Длинный звонок в дверь вырвал Дракона из сладкой дремы, в которую он, обычно поднимавшийся с рассветом, впадал сразу после завтрака, словно и впрямь был рептилией. Примерно минуту Павел Михайлович обдумывал, кого это могло принести в такую рань, особенно без предварительной договоренности. Телохранителей и прочей челяди в его скромной двухкомнатной квартирке на удице Энергетиков не бывало отродясь — старый вор больше всего в жизни ценил традиции и не желал уподобляться нынешним скороспелым «апельсинам», поэтому пришлось, хоть и нехотя, выбираться из кресла с уютным пледом и ковылять в прихожую. По дороге, повинуясь какому-то внутреннему позыву, Дракон сунул руку в узкую щель за шкафом и извлек потертого, видавшего виды «тотошку», тут же перекочевавшего за опояску стареньких пижамных брюк на спине.

Звонок трезвонил, не умолкая ни на секунду: от такой трели обычно добра не жди, но Дракон, побывавший за свою длинную жизнь во всяких передрягах, следовал вековечному закону российской тюрьмы из трех «не», поэтому открывал на любые звонки. Правда, принимая необходимые меры предосторожности.
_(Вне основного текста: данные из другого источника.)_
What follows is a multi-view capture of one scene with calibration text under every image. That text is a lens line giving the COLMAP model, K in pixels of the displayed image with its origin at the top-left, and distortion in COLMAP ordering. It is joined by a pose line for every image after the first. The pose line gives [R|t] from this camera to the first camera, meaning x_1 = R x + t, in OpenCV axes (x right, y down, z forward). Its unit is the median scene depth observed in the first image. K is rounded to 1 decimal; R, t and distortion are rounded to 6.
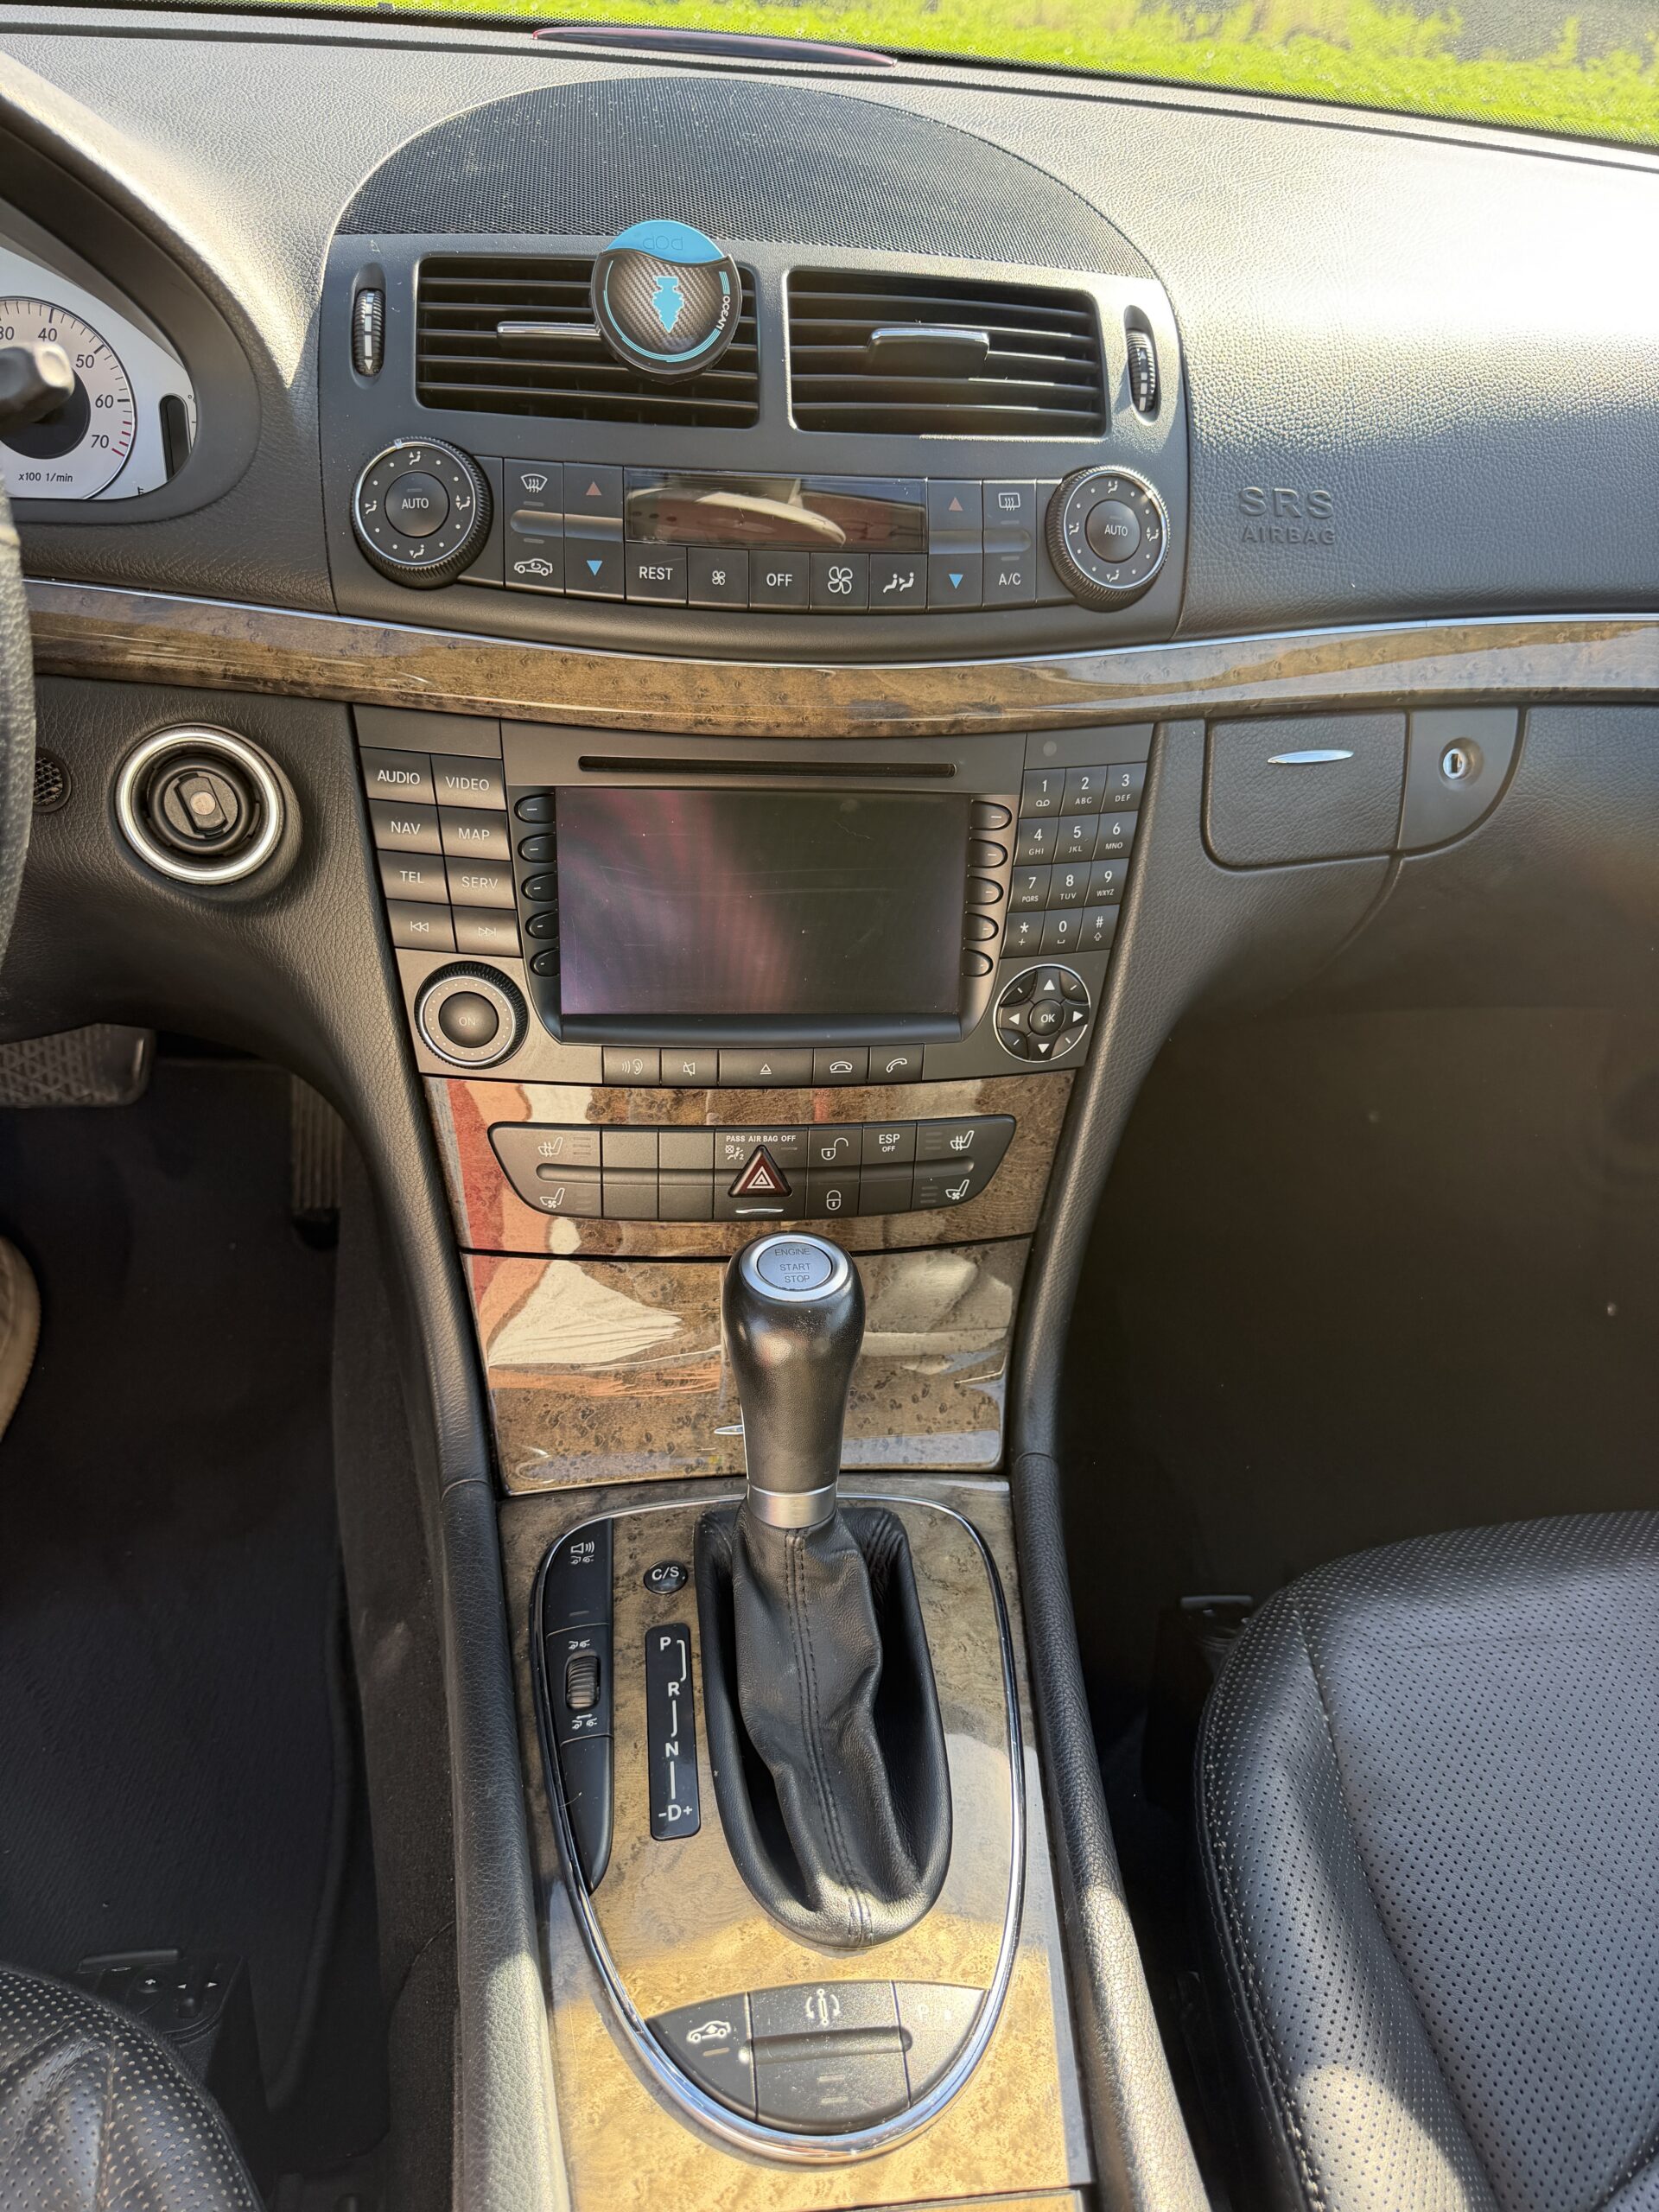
lens RADIAL K [[1568.2, 0, 889.7], [0, 1568.2, 1091.5], [0, 0, 1]] dist [0.130745, -0.207222]
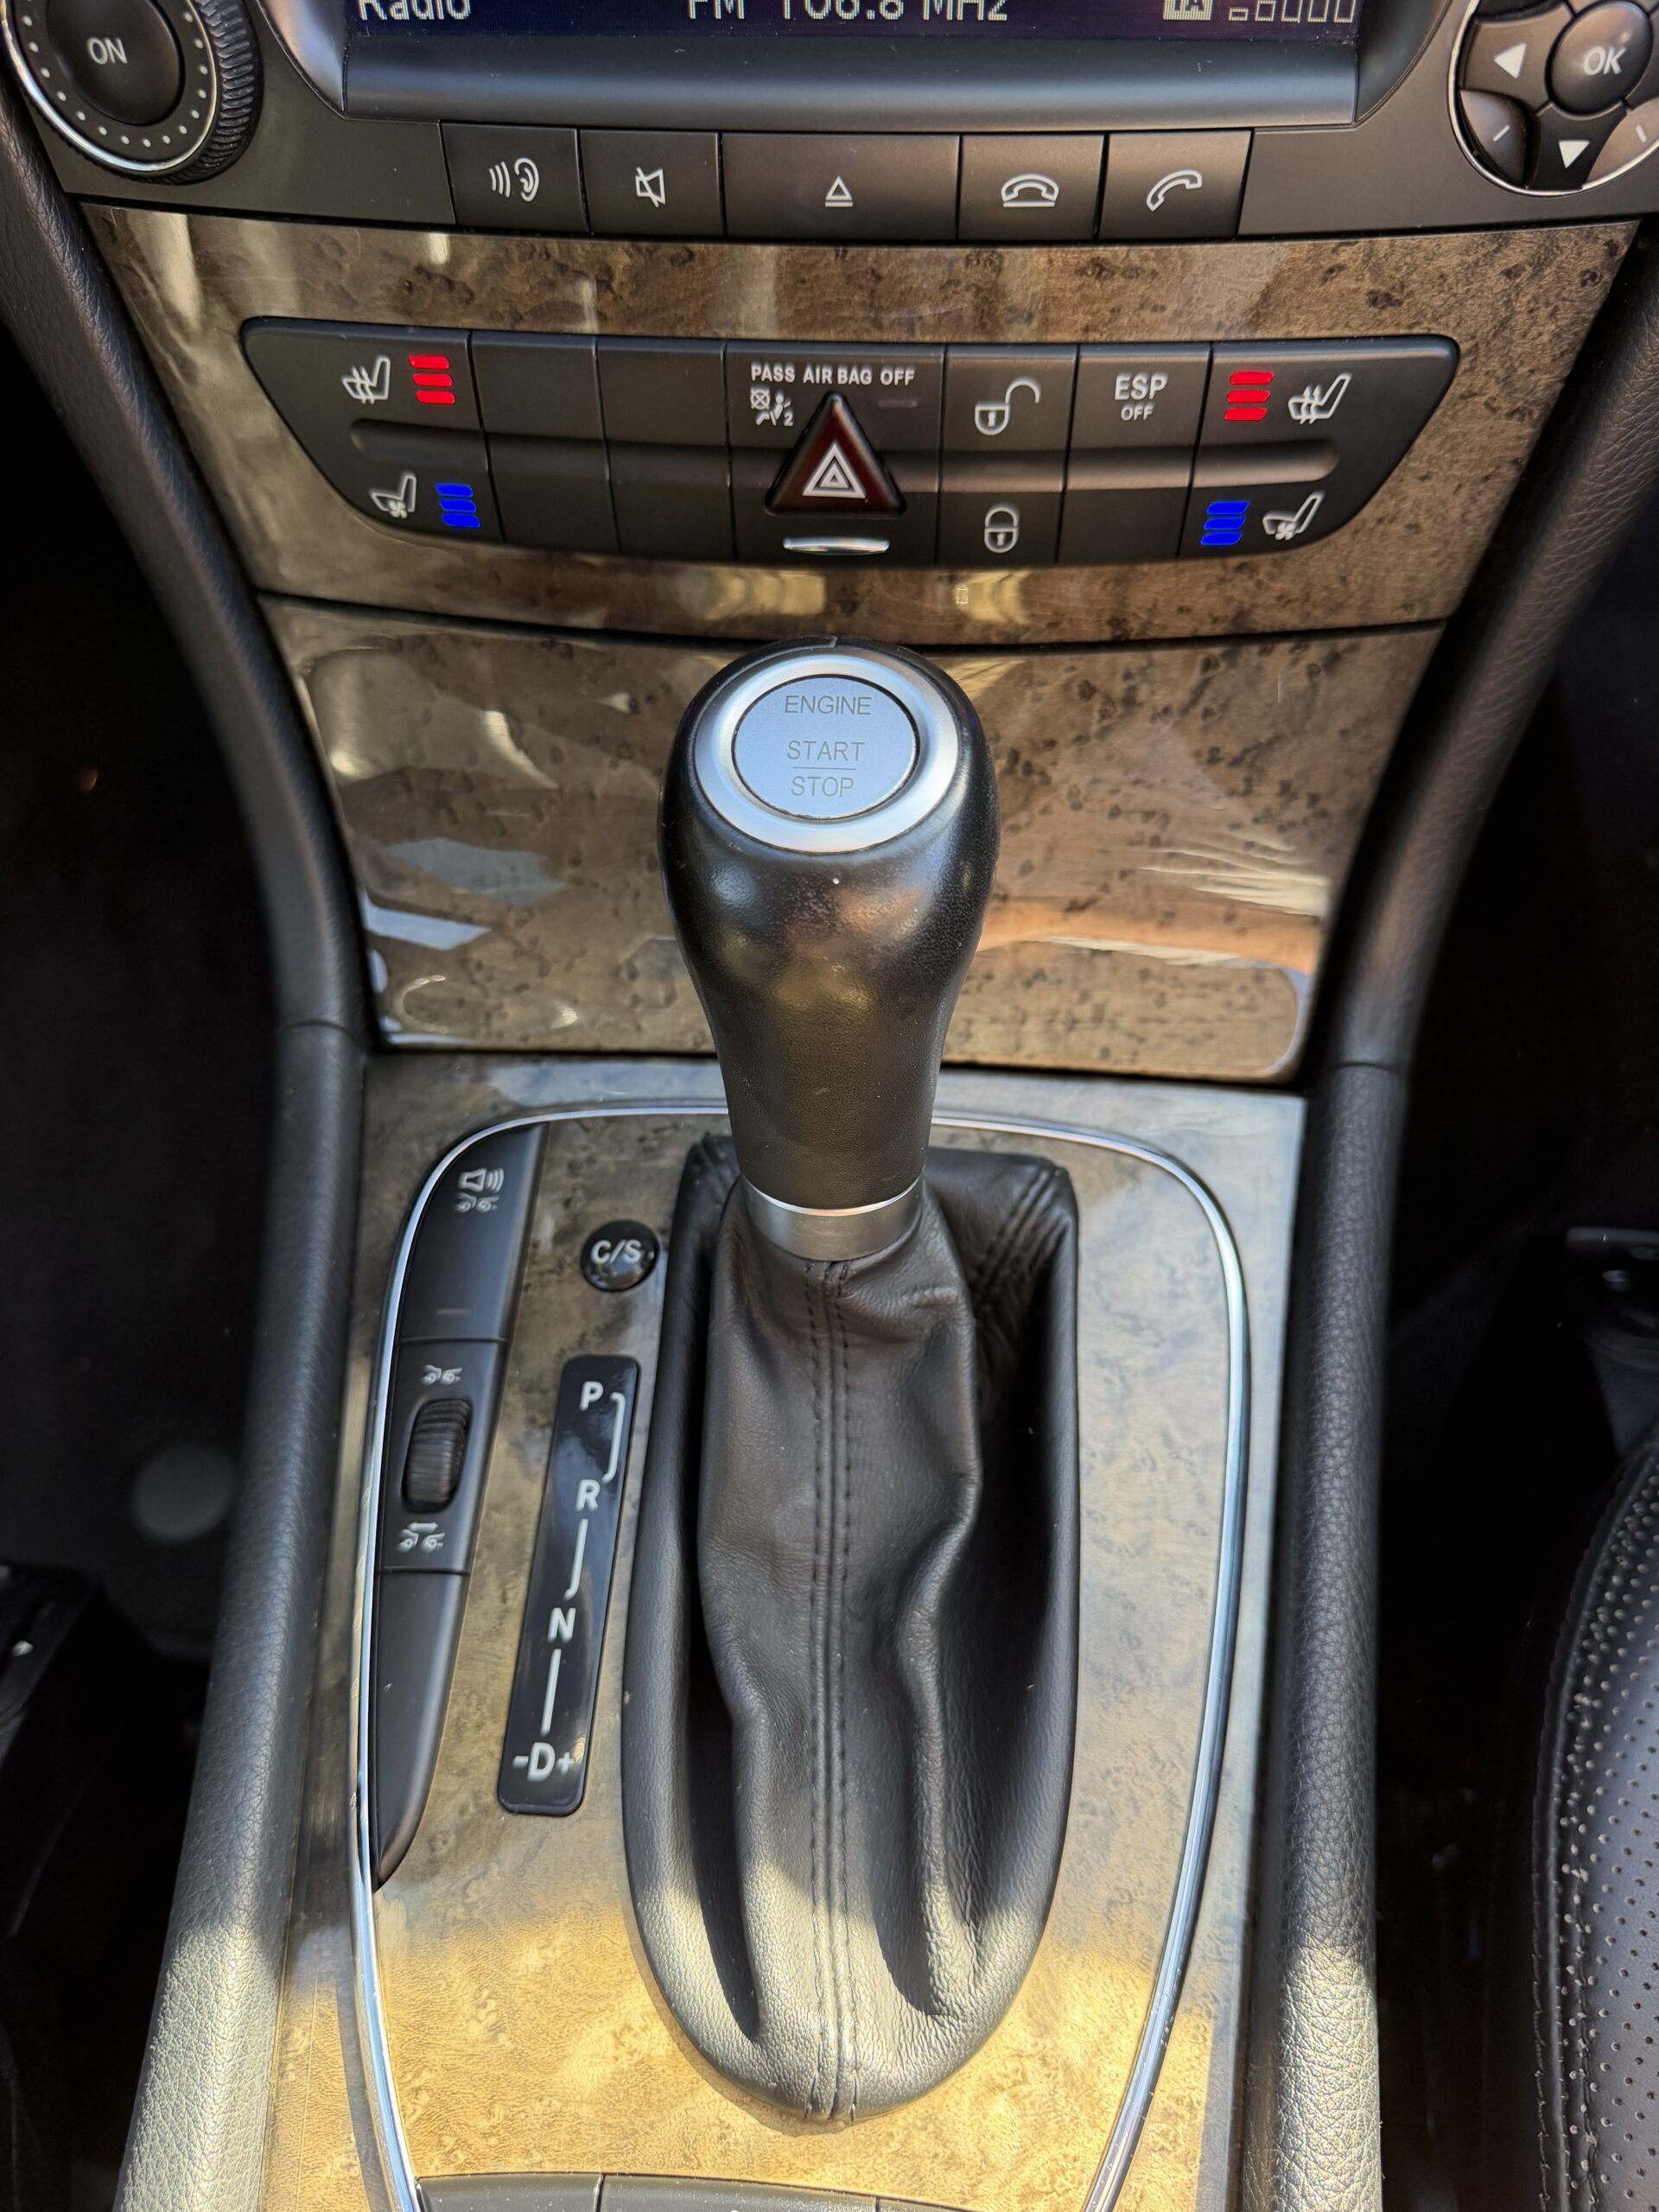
lens RADIAL K [[1568.2, 0, 889.7], [0, 1568.2, 1091.5], [0, 0, 1]] dist [0.130745, -0.207222]
pose [[0.975082, 0.132952, -0.177595, 0.038924], [-0.034463, 0.881587, 0.470761, -0.003483], [0.219154, -0.452910, 0.864202, 0.579193]]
За обитой стареньким дерматином дверью без глазка, незаметно для посторонних скрывавшей за своей невзрачной оболочкой надежный стальной лист, который не взял бы иной автоген, не говоря уже о хитром замке, обнаружилась одна из драконовских шестерок, обладавшая, впрочем, тянущим на более крупную масть потенциалом, — Гуня Тараторка.

Завидев недовольного патрона, парень затараторил, словно торопясь подтвердить свое меткое погоняло:

— Шеф этот с «рыжевьем» и другие менты ОМОН тоже только что каких-то повязали Серега Маленький видел он там у подъезда в старом «ушастом» сидел всю ночь как только они появились с другой стороны дома шухер был шмаляли из зингеров и шпалеров но Серый не пошел побоялся спалиться вывели двоих и в луноходы разные запихали как только увезли...

— Не части ты, Тараторка! — прикрикнул Дракон, отчаявшись разобраться в словесном потоке, выпаливаемом на одном дыхании, без каких-либо знаков препинания. — Реже говори, не на стрелке!

Из повторенного на меньшей скорости, но все равно на грани человеческого восприятия, Павел Михайлович в конце концов уяснил, что лейтенант, отправивший в Челябинск посылочку из двадцати пяти червонных с курьером, который уже надежно был спрятан на городской свалке с гарантией его ненахождения не менее года, участвовал в захвате каких-то людей, одному или нескольким из которых, несмотря на ОМОН, с боем удалось вырваться из капкана, а двоих арестованных, сильно избитых, увезли в Управление в разных патрульных «уазиках». На квартире, судя по свету в окнах, до десяти утра шел обыск, и стопроцентно была оставлена засада. Самым скверным оказалось то, что арест и обыск проводились в квартире именно того коллекционера монет, тесно связанного с покойным Пасечником, которого было решено после устранения последнего не трогать какое-то время, используя как приманку для других потенциальных левых фарцовщиков «рыжевьем».